• Reading passage
+++

Meanwhile, Hillary Clinton resigned her Senate seat, and the Governor waited too long to appoint a successor, the upstate Congresswoman, Kirsten Gillibrand, an ambitious ex-Wall Street lawyer with deep Albany family roots, against Caroline Kennedy and several downstate legislators. Paterson was looking for upstate support from neglected voters, since the state house and Assembly, and now state Senate, have been led by New York cityites.

Senator Schumer’s support for Gillibrand is also in the interests of such a balance.



Meanwhile, Attorney General Andrew Cuomo has been making great strides, Spitzer-like in investigating ties of state politicos, in selling access to investing the NYS $100B-plus pension fund. Two aides to the former NYS Comptroller Alan Hevesi, Hank Morris and David Loglisci, were indicted in March, and the private equity and hedge funds vying for fund management include the Carlyle Group and Riverstone Capital. Subpoenaed are also Ray B Harding, former leader of the Liberal party, and firms run by Peter Powers, one of Rudolph W.Giuliani’s deputy mayors, Susan Toricelli, wife of the former Senator of N\J, Kevin McCabe, former chief of staff to Peter Vallone, former NY City Council speaker, .and H. Carl McCall, former NYS Comptroller. Fernando Ferrer, former Bronx BP has been mentioned as representing Arvco Capital (ex-Calpers people), a contact brokerage firm, working in 2007 with the current NYS Comptroller Thomas DiNapoli, to whose campaigns Ferrer and Arvco related names have contributed multi-$thousands. Arvco is mentioned in dealing with City Comptroller William C. Thompson‘s office, and Speaker Sheldon Silver is known to introduce a former Ranger goalie now brokering investment services (no deal, no fee). Several NYS legislators are in jail, of two dozen known to have been 21st century lawbreakers (mostly driving violations) and former Republican State Senate leader Joseph Russo has been indicted for accepting $2.3M consulting fees from recipients of NYS largesse.

+++

• Exercise data
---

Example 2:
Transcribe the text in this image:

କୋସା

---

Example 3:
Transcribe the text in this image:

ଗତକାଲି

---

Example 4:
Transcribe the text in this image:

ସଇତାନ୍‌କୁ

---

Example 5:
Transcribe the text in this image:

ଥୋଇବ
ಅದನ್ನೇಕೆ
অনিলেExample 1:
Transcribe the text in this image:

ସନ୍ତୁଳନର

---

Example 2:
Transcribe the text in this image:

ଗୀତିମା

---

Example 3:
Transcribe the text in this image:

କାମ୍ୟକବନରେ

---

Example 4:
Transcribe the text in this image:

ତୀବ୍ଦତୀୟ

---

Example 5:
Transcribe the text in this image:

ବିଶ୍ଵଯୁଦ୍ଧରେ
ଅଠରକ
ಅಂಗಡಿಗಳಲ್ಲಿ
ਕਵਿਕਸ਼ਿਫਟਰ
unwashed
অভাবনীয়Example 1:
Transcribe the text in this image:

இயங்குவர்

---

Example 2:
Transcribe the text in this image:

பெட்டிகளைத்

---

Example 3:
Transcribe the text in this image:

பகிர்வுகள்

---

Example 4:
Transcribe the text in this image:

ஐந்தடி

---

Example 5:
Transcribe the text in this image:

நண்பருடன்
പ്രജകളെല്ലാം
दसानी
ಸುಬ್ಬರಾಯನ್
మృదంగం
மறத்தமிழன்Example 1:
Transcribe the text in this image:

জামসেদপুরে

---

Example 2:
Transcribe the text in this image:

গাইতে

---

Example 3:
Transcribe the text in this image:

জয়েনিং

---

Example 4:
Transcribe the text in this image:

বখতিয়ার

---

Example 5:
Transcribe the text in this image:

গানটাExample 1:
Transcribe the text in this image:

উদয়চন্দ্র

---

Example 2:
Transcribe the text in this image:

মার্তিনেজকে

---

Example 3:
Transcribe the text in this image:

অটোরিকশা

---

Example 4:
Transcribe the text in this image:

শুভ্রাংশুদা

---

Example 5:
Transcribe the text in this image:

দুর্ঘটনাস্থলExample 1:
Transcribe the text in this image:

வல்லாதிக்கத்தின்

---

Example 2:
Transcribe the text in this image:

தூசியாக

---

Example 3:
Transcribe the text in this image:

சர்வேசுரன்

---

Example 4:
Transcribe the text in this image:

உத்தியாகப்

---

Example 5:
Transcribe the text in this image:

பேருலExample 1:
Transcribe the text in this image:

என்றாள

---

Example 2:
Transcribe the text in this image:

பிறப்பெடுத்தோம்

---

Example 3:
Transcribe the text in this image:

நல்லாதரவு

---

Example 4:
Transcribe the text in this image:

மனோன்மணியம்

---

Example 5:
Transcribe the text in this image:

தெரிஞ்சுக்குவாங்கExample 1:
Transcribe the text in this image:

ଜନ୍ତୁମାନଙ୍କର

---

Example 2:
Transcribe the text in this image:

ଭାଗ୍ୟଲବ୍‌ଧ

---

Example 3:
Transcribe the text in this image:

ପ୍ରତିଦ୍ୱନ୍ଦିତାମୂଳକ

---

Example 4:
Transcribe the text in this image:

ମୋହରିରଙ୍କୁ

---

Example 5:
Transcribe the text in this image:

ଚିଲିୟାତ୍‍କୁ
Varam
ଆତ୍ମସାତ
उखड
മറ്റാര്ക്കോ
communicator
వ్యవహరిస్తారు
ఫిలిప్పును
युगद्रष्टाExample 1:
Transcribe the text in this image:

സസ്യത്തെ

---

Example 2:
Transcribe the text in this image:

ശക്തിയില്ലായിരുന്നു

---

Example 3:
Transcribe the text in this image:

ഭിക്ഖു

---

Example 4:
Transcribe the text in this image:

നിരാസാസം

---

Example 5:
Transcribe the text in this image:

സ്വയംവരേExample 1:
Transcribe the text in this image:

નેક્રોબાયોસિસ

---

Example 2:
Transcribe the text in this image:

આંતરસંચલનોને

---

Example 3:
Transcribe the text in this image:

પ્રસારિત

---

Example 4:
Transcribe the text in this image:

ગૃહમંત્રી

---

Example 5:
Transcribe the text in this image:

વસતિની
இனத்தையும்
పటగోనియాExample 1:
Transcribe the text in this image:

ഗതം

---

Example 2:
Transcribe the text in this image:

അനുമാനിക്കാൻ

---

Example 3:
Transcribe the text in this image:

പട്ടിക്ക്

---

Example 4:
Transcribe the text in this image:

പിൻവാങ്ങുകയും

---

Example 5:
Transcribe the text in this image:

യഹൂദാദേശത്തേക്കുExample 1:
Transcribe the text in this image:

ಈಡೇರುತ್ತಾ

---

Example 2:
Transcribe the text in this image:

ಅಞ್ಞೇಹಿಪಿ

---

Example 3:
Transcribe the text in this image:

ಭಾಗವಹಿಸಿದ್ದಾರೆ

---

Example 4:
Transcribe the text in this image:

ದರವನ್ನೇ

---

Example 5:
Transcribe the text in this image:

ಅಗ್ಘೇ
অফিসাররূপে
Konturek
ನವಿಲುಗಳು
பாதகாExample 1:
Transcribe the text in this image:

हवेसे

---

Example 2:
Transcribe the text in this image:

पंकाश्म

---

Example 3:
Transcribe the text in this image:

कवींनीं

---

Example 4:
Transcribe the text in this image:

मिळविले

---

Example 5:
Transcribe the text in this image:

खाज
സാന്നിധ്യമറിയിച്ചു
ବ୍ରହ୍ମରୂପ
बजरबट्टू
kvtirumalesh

+++

• What to produce
Continue the text on New York state politics and the pension fund investigation from where it stops. The records have no connection to the text on New York state politics.

• Answer space
While it is perfectly obvious that not all of the abovementioned political leaders, well distributed among three political parties, are not into scams, it is truly frightening to contemplate the full extension of the implications of these actions. Where does using the donor’s name – e.g. in Bill Clinton collecting funds for malaria and AIDS-struck Africans – cease to be laudable, vs. opportunistic vs. personal enrichment? Where do the Bill Clinton donors start crossing the line from being humanitarian benefactors to looking for approval and kind words and remembrance in history, to introduction seeking, then influence – peddling?



This is where the Spitzer/Paterson campaign funds reform legislation becomes a potentially significant step towards taking politics back to the ideals with which all young office-seekers initially begin. Campaign finance through public funds will not happen in this generation, though a British system of limited campaign period and funding could be considered. We are certainly living in a period of campaigns growing obscenely full-time. Reforms would bring howls of dismay from Michael Bloomberg, Jan Corzine, Frank Lautenberg and Mitch McConnell, but there’s got to be a limit.



Getting back to Governor David Paterson, his last shot at breaking the gridlock over keeping the Metropolitan Transit Authority going for the next two years has resulted in a patchwork compromise that kills new bridge tolls and access fees but results in a payroll tax and a taxi surcharge, with a minimal fare increase, a temporary solution that all the players were willing to sign. He is also trying to fix other taxpayer complaints and spending cuts with the aid of Washington’s stimulus money. It may well be that he is trying to fix the ails of New Yorkers by doing what is attainable, without constant reference to his popularity and reelection chances, in full sight of the Cuomo dreadnought advances. Not a winning styrategy, but we may remember him fondly.